Last year a damning FSA report found that in far too many cases banks were ignoring an extremely high risk that they were handling the proceeds of corruption, if the bank felt that they would not get caught or suffer bad publicity. The FSA rather sheepishly admitted that not much had changed since its previous review 10 years ago, after a billion pounds of funds linked to former Nigerian dictator Sani Abacha were found to have flowed through British bank accounts.

Another FSA report last week highlighted how investment banks were failing to ensure that their employees were not paying backhanders in order to get business. In a damning statement the report concluded that “firms’ understanding of bribery and corruption was often very limited”.

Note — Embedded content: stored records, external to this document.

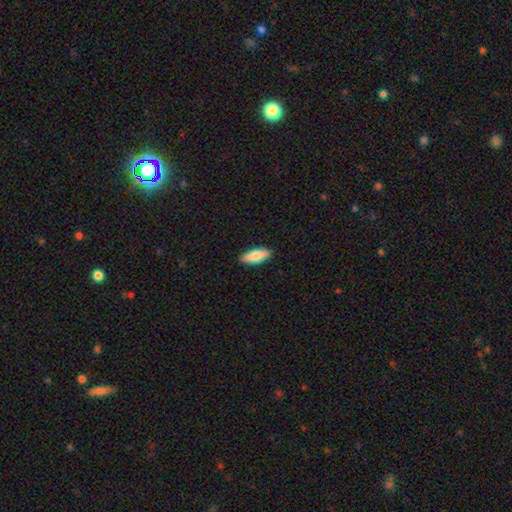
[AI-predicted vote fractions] Smooth or featured? smooth (81%)
How rounded? in between (73%)
Merging? none (90%)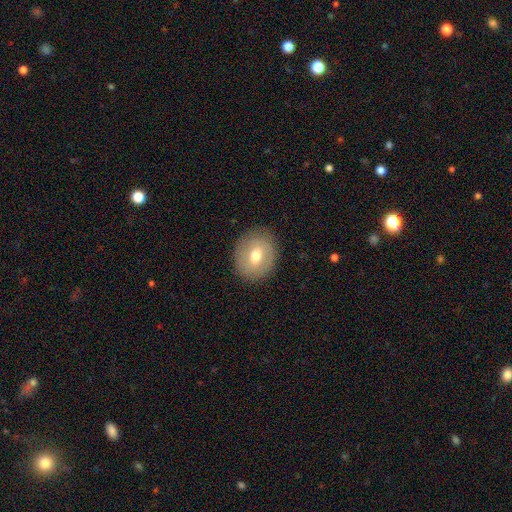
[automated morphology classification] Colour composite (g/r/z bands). It shows a smooth galaxy with no disk features (63%) that is round (65%). Merging: none (86%).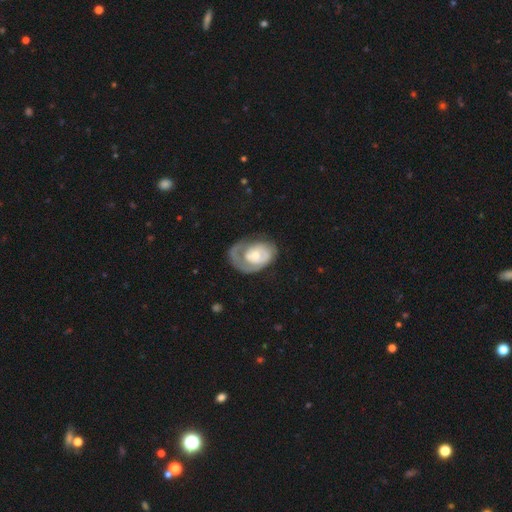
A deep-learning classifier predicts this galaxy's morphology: smooth-or-featured: featured or disk: 69% | smooth: 26% | star or artifact: 5%
  disk-edge-on: no: 97% | yes: 3%
    bar: no: 75% | weak: 21% | strong: 4%
    has-spiral-arms: yes: 75% | no: 25%
    bulge-size: moderate: 49% | small: 34% | large: 12% | none: 3% | dominant: 2%
  merging: none: 43% | major disturbance: 31% | minor disturbance: 24% | merger: 2%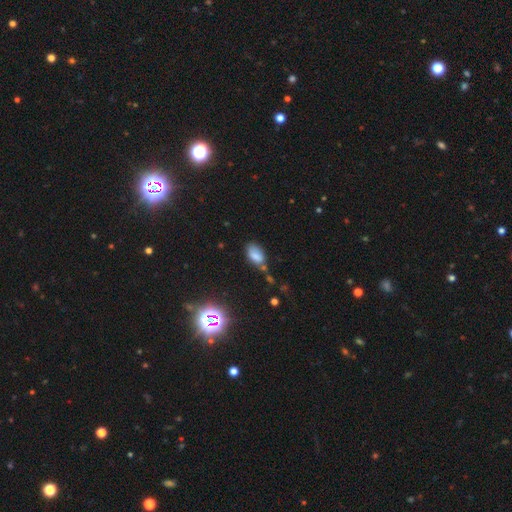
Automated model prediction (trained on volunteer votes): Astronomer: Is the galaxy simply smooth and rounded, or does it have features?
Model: smooth — 77%.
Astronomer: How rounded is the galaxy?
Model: in between — 92%.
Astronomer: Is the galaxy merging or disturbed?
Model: none — 55%.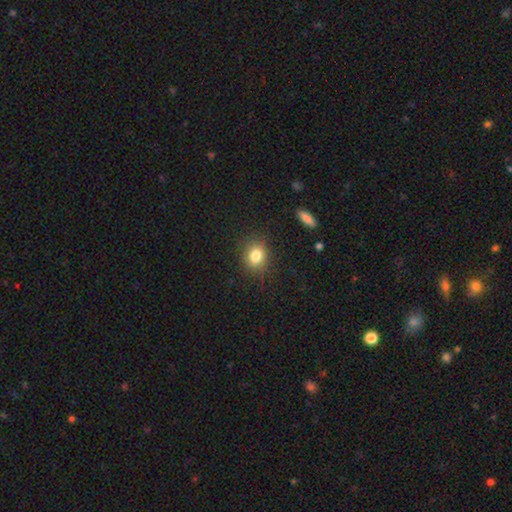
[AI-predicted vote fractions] Smooth or featured? Predicted: smooth (p=0.82). How rounded? Predicted: round (p=0.64). Merging? Predicted: none (p=0.85).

Why does this matter? Because the corruption that keeps poor countries poor cannot happen without a bank to move the money.

So the now-recognised catastrophic failure of “light touch” regulation did not just allow reckless gambling with customers’ money and lead to massive bailouts (including of Coutts’ own parent bank RBS). It also permitted banks to continue in their facilitation of corruption in some of the poorest countries in the world, as Global Witness’s investigations have shown.

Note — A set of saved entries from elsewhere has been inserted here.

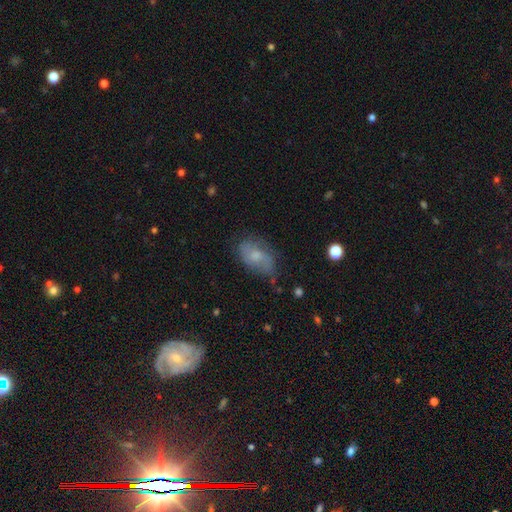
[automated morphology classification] Overall: smooth (49%; featured or disk 41%). Merging: none (62%; minor disturbance 26%).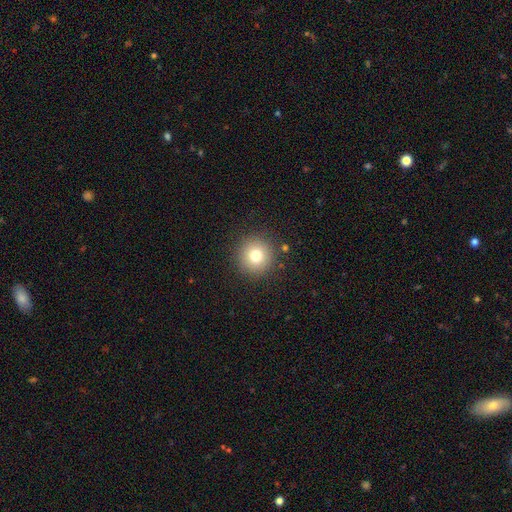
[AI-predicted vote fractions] A smooth galaxy with no disk features (77%) that is round (95%).

Vote fractions:
- Smooth or featured? smooth: 77% / star or artifact: 13% / featured or disk: 10%
- How rounded? round: 95% / in between: 4% / cigar-shaped: 1%
- Merging? none: 89% / minor disturbance: 6% / major disturbance: 3% / merger: 2%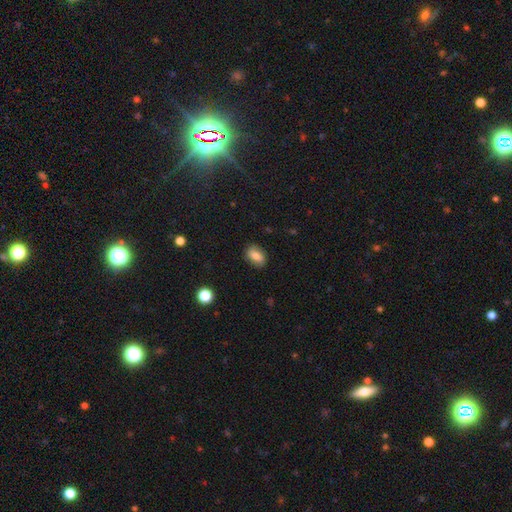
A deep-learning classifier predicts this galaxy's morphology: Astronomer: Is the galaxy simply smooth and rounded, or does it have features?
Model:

Regulators are now trying to show their teeth and make up for past failures. The FSA has promised that rather than just looking at a bank’s policies – as it did in the pre-crash halcyon days – it will now carry out spot checks on individual client files. Another four banks are being investigated for failures similar to those found at Coutts. This is part of a new purportedly intensive approach to regulation.

This should be welcomed. Anything that makes high paid bankers pause for thought before accepting money from corrupt politicians or other unsavoury clients is good.

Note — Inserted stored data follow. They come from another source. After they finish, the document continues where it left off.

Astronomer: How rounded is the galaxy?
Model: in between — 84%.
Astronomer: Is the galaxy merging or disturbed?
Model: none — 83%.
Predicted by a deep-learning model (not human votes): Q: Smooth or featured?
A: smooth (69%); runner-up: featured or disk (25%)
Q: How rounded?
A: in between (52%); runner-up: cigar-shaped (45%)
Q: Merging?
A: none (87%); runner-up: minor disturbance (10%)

However, will this new approach really bring the necessary changes? RBS’s ‘Wealth’ division – which is basically Coutts – made an operating profit of £321 million last year. RBS overall saw its profits rise 11% to £1.9 billion. It’s arguable that a £8.75 million fine can still just be a cost of doing lucrative business. It’s a lot less than the £97 million in increased business costs that the RBS wealth division faced in 2011 thanks to exchange rates and new hires. Penalties like this can easily be absorbed, along with the day’s worth of bad headlines that accompany them.

The billions of pounds of assets linked to Mubarak, Ben Ali and Gaddafi frozen in western countries, including in the UK, following the Arab Spring demonstrated quite how easy it was for kleptocratic rulers to bring their ill-gotten gains into world’s financial system. Without access to banks it would be considerably harder for these individuals to steal state assets in the first place.

So what is really needed to get banks to turn down corrupt politicians’ loot or other funds of murky origin? What will it take to ensure that it is as unacceptable for banks to facilitate corruption as it is for BP to pollute the Gulf of Mexico?

Regulators have to get real about the size of penalties required. In the United States they are unafraid of issuing really substantial fines. For example, Lloyds had to pay $350 million for sanctions busting in relation to Iran. That sort of financial hit would make bank staff think twice before turning a blind eye to potential money laundering.

In the worst cases bankers should face criminal fines or go to jail. There are criminal penalties for those who grossly fail to carry out their legal obligations to check for suspicious transactions. Yet these have never been used.

Only by getting serious on the banks that accept corrupt money will we ensure that state funds are used in developing countries to lift some of the poorest people out of poverty, rather than to supply corrupt leaders with fast cars, private jets and the other trappings of their luxurious yet tainted lifestyles.